● **WHAT THE TASK REQUIRES**: Give every posting time that appears in the forum thread about boarding school bullying, in the order they occur.

● **TEXT SHOWN**:

This reply has been deleted

Message withdrawn at poster's request.

BubblesBuddy · 19/05/2019 12:10

My DDs boarded and you have my utmost sympathy OP. I can share a few thoughts with you.

Firstly I assume this is a senior school and not a prep school. Most boarding starts in y9 for boys at senior school and it is quite unusual for a senior school to have boys boarding in y7-8. Girls yes, boys not so much. Therefore my first query is are the staff truly experienced with dealing with this age group? How is the House organised? Is it all ages or just y7/8?

Secondly. Read the Bullying, behaviour and sanctions policy from cover to cover. You need to know what policy the school should be adhering to. The SLT should not be allowing behaviour traits to build up into bullying without dealing with it at a senior level. The buck stops with SLT regarding anti bullying and sanctions. So be armed with knowledge and who is actually responsible for this policy.

Thirdly. The teachers have noticed this but not one of them has done anything about it. This sets massive alarm bells ringing for me. Teachers have obligations for welfare and safeguarding. They are not meeting these obligations. So look at the safeguarding policy too. That will give you definitions regarding wellbeing and you need this info.

Fourthly. Do not take this lying down. Your DS has been used in many respects. Schools, and HM in particular, know when a child is difficult. Quite frankly, the whole House will know. They have not dealt with this new child and have expected your DS to keep lid on the new child’s behaviours. This is unprofessional and needs calling out. It is not about your DS needing to mature, it’s about the behaviour of the new child.

Lastly. I have seen schools turn a blind eye to dreadful behaviour from the children of big donors. If there is a rumour of a big donation, it’s probably true. One of my DDs really suffered from the lies told by a very rich child who, it was widely known, had already been removed from 3 previous schools. The school wanted the big donation. After this child went awol for 48 hours and the police couldn’t find her, she was removed. Not before she had lied and got another girl permanently excluded. It truly stinks. So be very careful of rich and powerful parents and schools that will do just about anything to get money. I think this is less of a problem at well endowed old schools but some schools will not deal with issues when they should.

I would also see HM face to face! Tonight!

Pythonesque · 19/05/2019 12:11

I think you've done the right thing so far; I recognise the frustration of realising that you've overlooked the seriousness of a situation previously or ssumed it was sorted out. The biggest thing I think you can give kids this age is the knowledge that you've "got their back" - that you are on their side and when things aren't right you will do whatever is needed to support them. Hopefully the school will respond appropriately and move him now - in your position I would absolutely be insisting on this, and physically staying at the boarding house until a solution is achieved. I'd be offering to help rearrange their belongings if it would help!

While I haven't been in a position I'd rate as serious as what you are describing, I do recognise that slightly sick feeling of, oh help this is bad and I wish I'd XYZ before now. And I've experienced that feeling with both day and boarding schools (one child boarded from year 5, the other started boarding this year at 13).

Do you take him back tonight or in the morning?

BubblesBuddy · 19/05/2019 12:14

By the way: please don’t take a back seat because you have received financial help. Your DS matters. His welfare is identical to all the other DC.

flumpybear · 19/05/2019 12:40

There's well-being and safeguarding issues that far outweigh any ridiculous excuse the school comes up with

If they start defending him
Perhaps tell them you realise the boys family brings excessive money but it's not a reason why your child should be bullied and not protected by the rules that are meant to govern the school

Boarding schools can be rubbish, brutal places for some children - you're literally the only thing protecting him, from afar too as you're not there - don't let your child down.

BubblesBuddy · 19/05/2019 12:43

Don’t mention rumours of money!!! They will really close ranks if you do that. Stick to the facts, the relevant policies and their responsibilities.

● **SUPPLIED INFORMATION**:
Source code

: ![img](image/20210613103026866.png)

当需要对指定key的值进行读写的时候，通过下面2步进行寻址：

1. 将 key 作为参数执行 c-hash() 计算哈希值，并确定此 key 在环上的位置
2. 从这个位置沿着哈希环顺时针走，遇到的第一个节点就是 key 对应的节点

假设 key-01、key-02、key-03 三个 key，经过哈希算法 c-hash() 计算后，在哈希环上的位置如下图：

● **RESPONSE TO THIS EXERCISE**: The posting times are 12:10, 12:11, 12:14, 12:40 and 12:43.